In una recente intervista l’Assessore ai servizi sociali Prandina chiedeva a gran voce ai Comuni che fanno riferimento a “Risorsa sociale”, la società che svolge alcuni servizi sociali per conto dei 18 Comuni della pianura bergamasca occidentale, un contributo alle spese dell’affitto della sede sociale (attualmente collocata in via Dalmazia a Treviglio). Compartecipare non è reato, la spesa può anche essere ripartita da chi usufruisce dei servizi, cioè i Comuni che fanno parte del consorzio “Risorsa sociale”. È anche vero che dei € 20.000 l’anno dell’affitto si potrebbe richiedere la compartecipazione della metà, come è stato fatto per la sede del Giudice di pace, tanto per essere coerenti. Le risposte dei Comuni non sono state proprio concilianti, specialmente quelle dei Comuni più piccoli che, nella maggior parte dei casi, hanno rifiutato di versare una quota di compartecipazione.
Questo sta avvenendo per una serie di motivi, fra cui quanto è successo con il rinnovo del contratto di servizio tra Comune di Treviglio e “Risorsa sociale”. Invece dei tre anni previsti dal Piano di zona 2012–2014, il Comune di Treviglio ha deciso di rinnovare per il solo 2012. Rinnovare il contratto di servizio per un solo anno vuol dire non permettere a “Risorsa sociale” di programmare i propri interventi sociali con la sicurezza di avere tutti i Comuni al proprio fianco per almeno tre anni consecutivi.
Altra questione sono le voci sempre più insistenti della volontà da parte dei Comuni più grandi, fra cui Caravaggio e Treviglio, di voler ridurre l’importanza di “Risorsa sociale” che, a fronte dei tagli (circa il 70%) della Regione e dello Stato al Fondo nazionale delle politiche sociali ed al Fondo delle non autosufficienze (taglio del 100%), è costretta a richiedere con sempre maggiore insistenza la compartecipazione finanziaria ai Comuni associati per poter svolgere i servizi sociali affidati dai Comuni stessi.

ELENCO FORNITO:
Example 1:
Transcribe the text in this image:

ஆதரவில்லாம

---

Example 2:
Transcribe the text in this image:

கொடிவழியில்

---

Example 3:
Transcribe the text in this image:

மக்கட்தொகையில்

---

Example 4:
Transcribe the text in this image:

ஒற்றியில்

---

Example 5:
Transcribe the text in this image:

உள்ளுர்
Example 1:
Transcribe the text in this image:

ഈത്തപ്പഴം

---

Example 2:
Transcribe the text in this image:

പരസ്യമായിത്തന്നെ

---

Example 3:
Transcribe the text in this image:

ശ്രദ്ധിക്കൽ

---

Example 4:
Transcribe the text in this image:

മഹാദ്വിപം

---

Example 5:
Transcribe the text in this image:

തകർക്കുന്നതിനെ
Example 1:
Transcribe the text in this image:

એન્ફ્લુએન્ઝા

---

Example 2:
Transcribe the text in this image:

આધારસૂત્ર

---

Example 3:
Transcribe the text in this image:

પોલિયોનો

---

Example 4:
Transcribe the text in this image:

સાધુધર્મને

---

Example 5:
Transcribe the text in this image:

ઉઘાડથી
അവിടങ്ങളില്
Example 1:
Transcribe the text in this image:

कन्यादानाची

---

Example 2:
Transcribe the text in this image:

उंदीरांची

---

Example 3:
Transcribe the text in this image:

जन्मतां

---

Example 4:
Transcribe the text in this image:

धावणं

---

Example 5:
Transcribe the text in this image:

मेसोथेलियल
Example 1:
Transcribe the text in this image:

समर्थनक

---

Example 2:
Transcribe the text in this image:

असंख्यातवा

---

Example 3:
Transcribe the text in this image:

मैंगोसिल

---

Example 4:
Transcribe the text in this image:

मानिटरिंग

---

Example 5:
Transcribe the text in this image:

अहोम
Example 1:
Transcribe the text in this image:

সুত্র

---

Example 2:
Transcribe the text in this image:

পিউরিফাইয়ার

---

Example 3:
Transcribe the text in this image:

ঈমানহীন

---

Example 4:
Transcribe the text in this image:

ESERCIZIO SCRITTO: Riproduci parola per parola il brano dell'estratto su “Risorsa sociale” che comincia con «In una recente» e prosegue fino a «quota di compartecipazione.». L'elenco non ha alcun ruolo in questo esercizio.

RISPOSTA CORRETTA:
In una recente intervista l’Assessore ai servizi sociali Prandina chiedeva a gran voce ai Comuni che fanno riferimento a “Risorsa sociale”, la società che svolge alcuni servizi sociali per conto dei 18 Comuni della pianura bergamasca occidentale, un contributo alle spese dell’affitto della sede sociale (attualmente collocata in via Dalmazia a Treviglio). Compartecipare non è reato, la spesa può anche essere ripartita da chi usufruisce dei servizi, cioè i Comuni che fanno parte del consorzio “Risorsa sociale”. È anche vero che dei € 20.000 l’anno dell’affitto si potrebbe richiedere la compartecipazione della metà, come è stato fatto per la sede del Giudice di pace, tanto per essere coerenti. Le risposte dei Comuni non sono state proprio concilianti, specialmente quelle dei Comuni più piccoli che, nella maggior parte dei casi, hanno rifiutato di versare una quota di compartecipazione.